El sexto capítulo (46, 1 – 51, 64) recoge los llamados “oráculos contra las naciones” o profecías contra los pueblos extranjeros, sobre todo Egipto, Moab, Amón, Damasco e incluso Babilonia, a pesar de que Jeremías se había mostrado en todo momento partidario de la alianza de Judea con ese país y con su rey, Nabucodonosor, al que considera enviado por Dios para darle al pueblo de Israel el castigo que merecían sus infidelidades. Por último, un oráculo anuncia el regreso de Israel a la vieja tierra prometida, después de que Dios hubiera perdonado su pecado ante el arrepentimiento que siguió al castigo.
La conclusión (52, 1-34) del libro de Jeremías representa una vuelta atrás en la historia ya contada, pues narra otra vez la toma de Jerusalén por el rey de Babilonia y el destierro de los notables del pueblo a la capital de los caldeos.
El resumen del libro es que Jeremías, que vive en una situación política muy difícil -con Babilonia acechando al reino de Judá, el cual se inclinaba a apoyarse en el rival de Babilonia, Egipto-, invita a los judios a confiar en el Señor y a volver al cumplimiento de la alianza que Yahvé había pactado con el pueblo de Israel. Jeremías interpreta el castigo no como una venganza sino como una purificación de los pecados cometidos. Por eso, el castigo no era la última palabra, sino la ocasión de un nuevo comienzo, una nueva creación, una nueva alianza.

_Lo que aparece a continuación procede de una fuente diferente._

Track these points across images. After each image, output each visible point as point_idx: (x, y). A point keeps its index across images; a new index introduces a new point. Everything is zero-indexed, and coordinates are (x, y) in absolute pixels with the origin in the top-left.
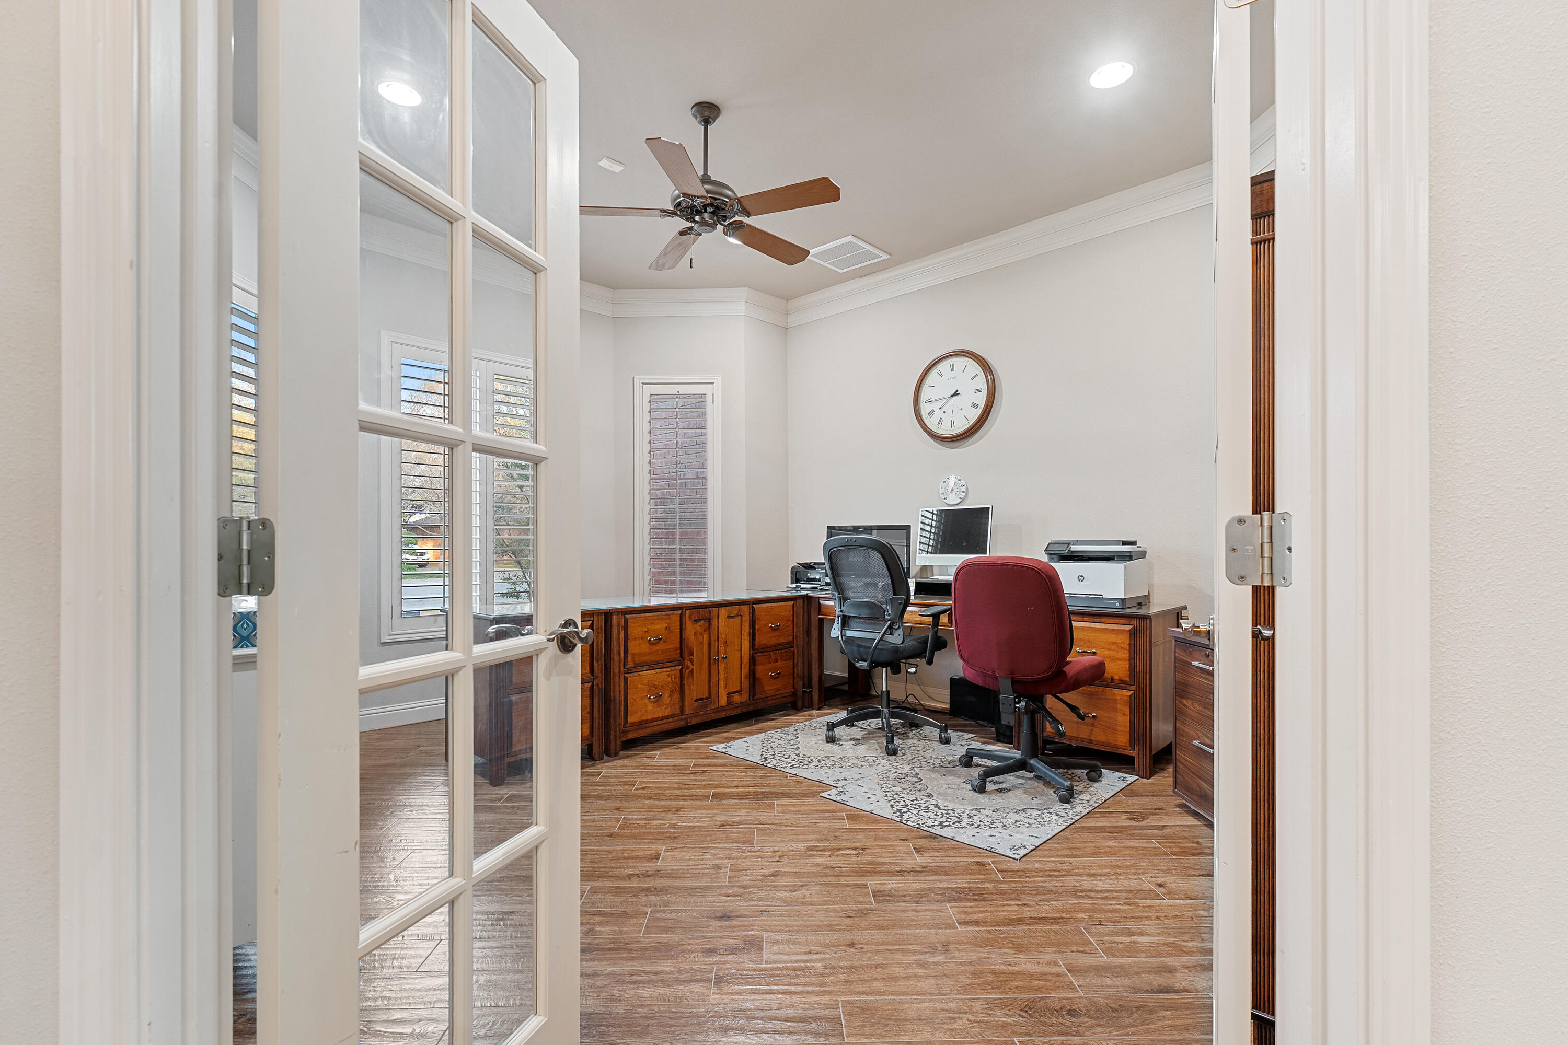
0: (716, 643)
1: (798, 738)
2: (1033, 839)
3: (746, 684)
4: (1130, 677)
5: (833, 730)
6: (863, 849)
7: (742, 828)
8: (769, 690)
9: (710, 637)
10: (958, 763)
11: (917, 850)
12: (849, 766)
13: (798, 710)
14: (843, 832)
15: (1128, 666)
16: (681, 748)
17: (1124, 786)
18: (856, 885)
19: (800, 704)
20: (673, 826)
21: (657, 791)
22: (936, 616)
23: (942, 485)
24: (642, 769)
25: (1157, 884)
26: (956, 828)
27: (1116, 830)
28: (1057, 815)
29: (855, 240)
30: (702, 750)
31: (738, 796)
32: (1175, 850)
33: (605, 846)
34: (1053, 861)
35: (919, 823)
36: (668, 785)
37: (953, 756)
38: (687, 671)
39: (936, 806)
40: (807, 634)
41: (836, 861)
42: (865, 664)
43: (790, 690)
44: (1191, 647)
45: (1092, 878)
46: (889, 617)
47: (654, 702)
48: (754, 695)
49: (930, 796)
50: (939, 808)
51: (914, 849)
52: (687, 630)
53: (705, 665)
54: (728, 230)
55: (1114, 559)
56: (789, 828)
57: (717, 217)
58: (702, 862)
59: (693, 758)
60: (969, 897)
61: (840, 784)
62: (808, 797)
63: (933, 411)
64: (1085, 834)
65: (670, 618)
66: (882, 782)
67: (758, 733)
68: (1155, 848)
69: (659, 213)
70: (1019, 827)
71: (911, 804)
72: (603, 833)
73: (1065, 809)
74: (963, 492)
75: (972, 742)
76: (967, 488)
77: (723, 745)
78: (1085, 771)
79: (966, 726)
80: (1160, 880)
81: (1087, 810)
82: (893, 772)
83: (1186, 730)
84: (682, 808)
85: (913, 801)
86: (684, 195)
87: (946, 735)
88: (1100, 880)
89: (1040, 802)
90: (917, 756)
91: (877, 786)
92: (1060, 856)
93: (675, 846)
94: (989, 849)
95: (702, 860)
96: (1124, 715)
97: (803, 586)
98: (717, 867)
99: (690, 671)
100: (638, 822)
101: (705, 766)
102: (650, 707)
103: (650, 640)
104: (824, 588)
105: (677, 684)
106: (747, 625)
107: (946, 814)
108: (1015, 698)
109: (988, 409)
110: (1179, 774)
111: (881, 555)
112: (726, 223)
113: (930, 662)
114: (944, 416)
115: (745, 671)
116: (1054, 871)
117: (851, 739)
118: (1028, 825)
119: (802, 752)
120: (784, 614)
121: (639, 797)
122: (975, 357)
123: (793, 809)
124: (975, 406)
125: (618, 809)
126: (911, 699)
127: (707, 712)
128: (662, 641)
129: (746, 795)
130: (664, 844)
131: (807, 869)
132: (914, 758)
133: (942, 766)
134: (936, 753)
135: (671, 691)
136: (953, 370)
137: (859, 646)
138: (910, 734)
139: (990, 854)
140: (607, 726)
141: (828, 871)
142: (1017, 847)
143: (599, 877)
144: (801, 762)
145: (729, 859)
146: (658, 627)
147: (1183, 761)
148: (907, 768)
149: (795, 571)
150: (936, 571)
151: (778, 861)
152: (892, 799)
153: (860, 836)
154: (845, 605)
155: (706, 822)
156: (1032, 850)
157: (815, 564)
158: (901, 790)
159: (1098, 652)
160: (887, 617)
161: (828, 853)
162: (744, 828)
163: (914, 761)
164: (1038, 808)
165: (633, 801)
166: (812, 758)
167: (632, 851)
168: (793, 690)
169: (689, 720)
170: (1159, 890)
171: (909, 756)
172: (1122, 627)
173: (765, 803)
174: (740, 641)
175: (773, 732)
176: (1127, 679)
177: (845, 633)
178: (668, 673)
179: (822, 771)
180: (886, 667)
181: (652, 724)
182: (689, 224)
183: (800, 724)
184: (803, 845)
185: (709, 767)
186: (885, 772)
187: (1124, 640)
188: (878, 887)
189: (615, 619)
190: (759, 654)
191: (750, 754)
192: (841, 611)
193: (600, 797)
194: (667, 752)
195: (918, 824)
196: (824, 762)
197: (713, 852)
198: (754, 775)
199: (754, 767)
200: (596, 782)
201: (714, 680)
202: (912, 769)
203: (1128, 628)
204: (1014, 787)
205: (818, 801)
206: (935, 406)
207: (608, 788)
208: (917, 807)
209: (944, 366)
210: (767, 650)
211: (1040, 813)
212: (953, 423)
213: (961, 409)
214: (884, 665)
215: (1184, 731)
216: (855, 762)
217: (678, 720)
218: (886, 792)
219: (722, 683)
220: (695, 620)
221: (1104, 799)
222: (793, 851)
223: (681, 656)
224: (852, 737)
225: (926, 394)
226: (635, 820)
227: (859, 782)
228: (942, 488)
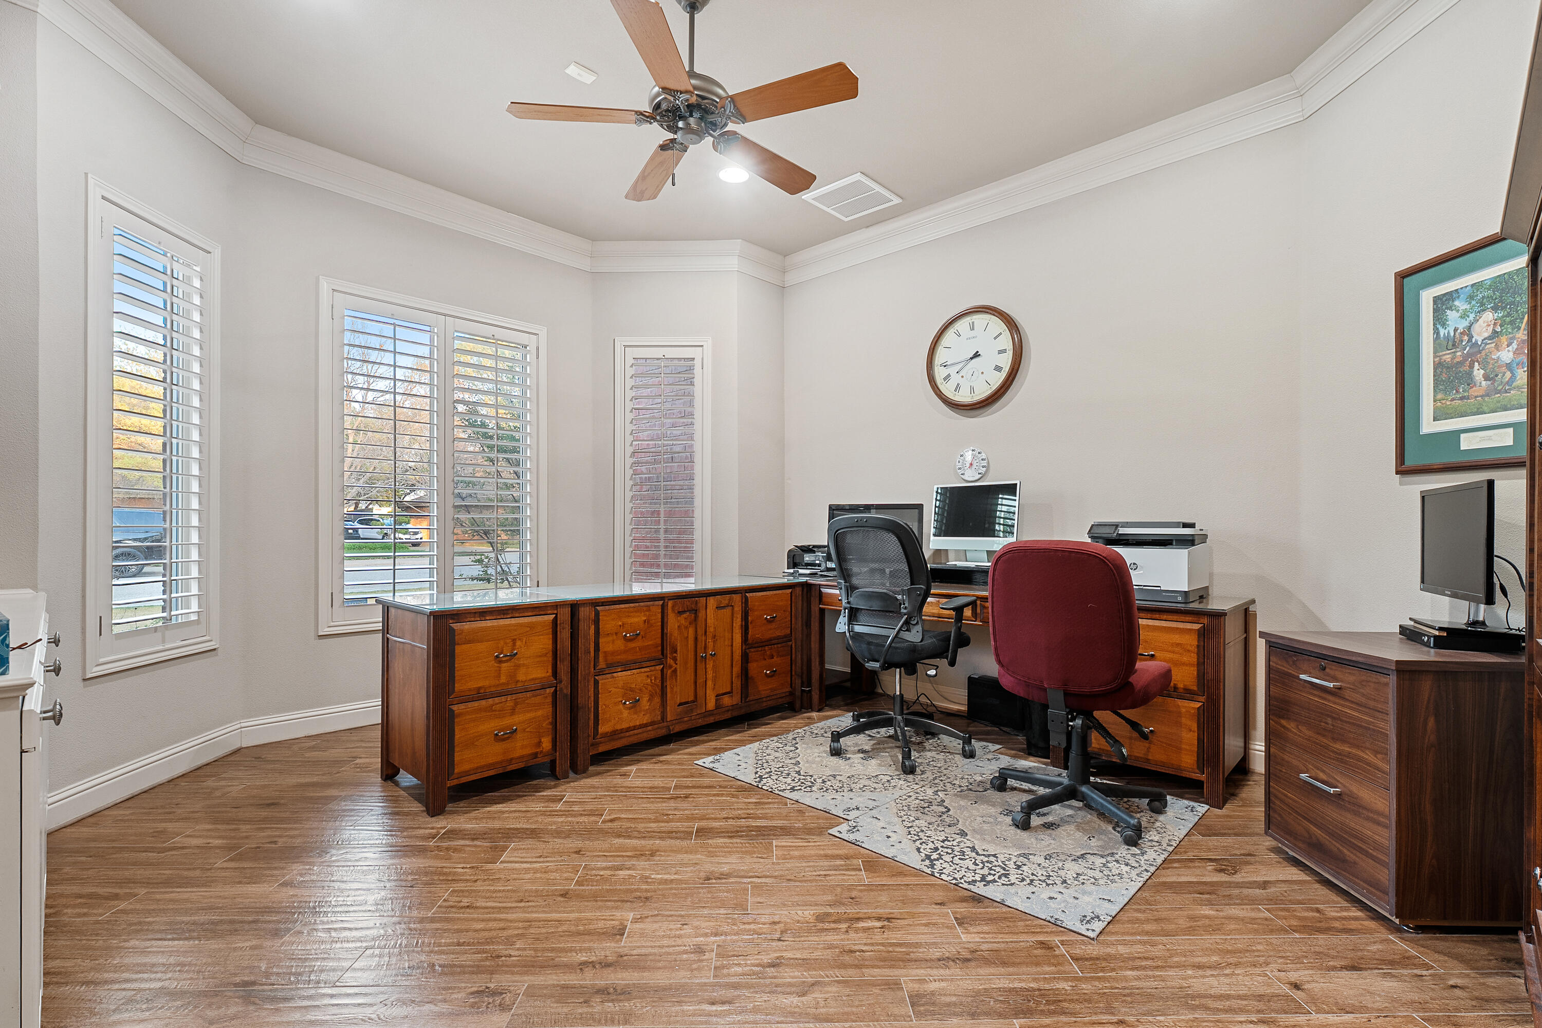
0: (704, 638)
1: (797, 749)
2: (1106, 904)
3: (737, 683)
4: (1198, 685)
5: (839, 741)
6: (888, 919)
7: (732, 883)
8: (764, 690)
9: (696, 632)
10: (988, 786)
11: (960, 921)
12: (860, 789)
13: (796, 712)
14: (861, 891)
15: (1195, 673)
16: (661, 762)
17: (1197, 820)
18: (886, 984)
19: (798, 705)
20: (645, 879)
21: (629, 825)
22: (959, 610)
23: (958, 458)
24: (613, 791)
25: (1291, 984)
26: (1003, 884)
27: (1207, 888)
28: (1127, 865)
29: (864, 179)
30: (685, 765)
31: (728, 832)
32: (1294, 923)
33: (556, 912)
34: (1140, 942)
35: (956, 876)
36: (642, 816)
37: (982, 775)
38: (669, 672)
39: (973, 849)
40: (807, 626)
41: (855, 940)
42: (877, 665)
43: (788, 689)
44: (1295, 655)
45: (1201, 972)
46: (905, 611)
47: (630, 708)
48: (747, 697)
49: (963, 834)
50: (977, 854)
51: (956, 918)
52: (669, 624)
53: (691, 664)
54: (718, 143)
55: (1171, 544)
56: (792, 883)
57: (705, 124)
58: (679, 942)
59: (675, 777)
60: (1042, 1007)
61: (853, 815)
62: (814, 835)
63: (949, 375)
64: (1170, 896)
65: (649, 610)
66: (903, 813)
67: (751, 742)
68: (1266, 919)
69: (634, 117)
70: (1083, 883)
71: (942, 847)
72: (556, 890)
73: (1134, 855)
74: (983, 467)
75: (1000, 756)
76: (988, 463)
77: (711, 759)
78: (1147, 800)
79: (988, 733)
80: (1294, 976)
81: (1163, 857)
82: (913, 798)
83: (1285, 757)
84: (658, 851)
85: (943, 841)
86: (665, 89)
87: (970, 748)
88: (1212, 975)
89: (1100, 843)
90: (939, 774)
91: (897, 819)
92: (1147, 933)
93: (646, 913)
94: (1052, 920)
95: (680, 937)
96: (1191, 730)
97: (801, 571)
98: (699, 950)
99: (673, 671)
100: (602, 873)
101: (688, 787)
102: (626, 713)
103: (625, 635)
104: (825, 573)
105: (657, 685)
106: (739, 616)
107: (988, 862)
108: (1067, 714)
109: (1014, 372)
110: (1275, 811)
111: (897, 538)
112: (716, 134)
113: (952, 663)
114: (961, 381)
115: (737, 669)
116: (1146, 959)
117: (859, 750)
118: (1093, 880)
119: (803, 767)
120: (781, 603)
121: (604, 833)
122: (999, 313)
123: (796, 853)
124: (998, 369)
125: (578, 852)
126: (923, 699)
127: (693, 718)
128: (640, 637)
129: (738, 832)
130: (632, 910)
131: (817, 954)
132: (935, 779)
133: (970, 790)
134: (960, 770)
135: (651, 695)
136: (972, 329)
137: (869, 643)
138: (926, 745)
139: (1055, 929)
140: (573, 737)
141: (847, 958)
142: (1088, 918)
143: (541, 967)
144: (802, 783)
145: (716, 935)
146: (635, 620)
147: (1280, 795)
148: (930, 792)
149: (792, 554)
150: (951, 555)
151: (779, 940)
152: (917, 838)
153: (884, 897)
154: (854, 595)
155: (687, 874)
156: (1109, 923)
157: (814, 546)
158: (926, 824)
159: (1157, 654)
160: (903, 611)
161: (844, 926)
162: (736, 882)
163: (936, 781)
164: (1100, 853)
165: (598, 839)
166: (815, 777)
167: (590, 920)
168: (790, 689)
169: (671, 727)
170: (1297, 995)
171: (929, 775)
172: (1189, 626)
173: (761, 843)
174: (730, 635)
175: (768, 740)
176: (1195, 688)
177: (853, 628)
178: (646, 674)
179: (829, 796)
180: (900, 667)
181: (627, 734)
182: (671, 136)
183: (799, 730)
184: (812, 912)
185: (693, 790)
186: (904, 797)
187: (1191, 641)
188: (916, 986)
189: (584, 612)
190: (752, 650)
191: (743, 771)
192: (849, 603)
193: (558, 834)
194: (645, 767)
195: (954, 878)
196: (828, 783)
197: (696, 923)
198: (747, 800)
199: (747, 789)
200: (556, 811)
201: (700, 681)
202: (936, 793)
203: (1197, 626)
204: (1064, 821)
205: (823, 841)
206: (952, 371)
207: (570, 819)
208: (950, 851)
209: (962, 325)
210: (761, 644)
211: (1104, 861)
212: (972, 389)
213: (982, 373)
214: (897, 665)
215: (1283, 760)
216: (867, 783)
217: (658, 728)
218: (909, 827)
219: (710, 683)
220: (679, 612)
221: (1178, 840)
222: (798, 922)
223: (663, 654)
224: (860, 748)
225: (941, 356)
226: (599, 869)
227: (874, 813)
228: (959, 462)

            Algunos autores creen que el libro de Jeremías habría estado compuesto por tres autores distintos. Posiblemente, lo que ocurrió es que los oráculos que en él se recogen fueron pronunciados a auditorios diferentes y por eso tienen estilos diversos. No hay que olvidar que, dada la vida de Jeremías, una parte de su libro pudo ser redactada por algún discípulo después de su muerte, recogiendo las palabras que le había oído o dando testimonio de lo sucedido.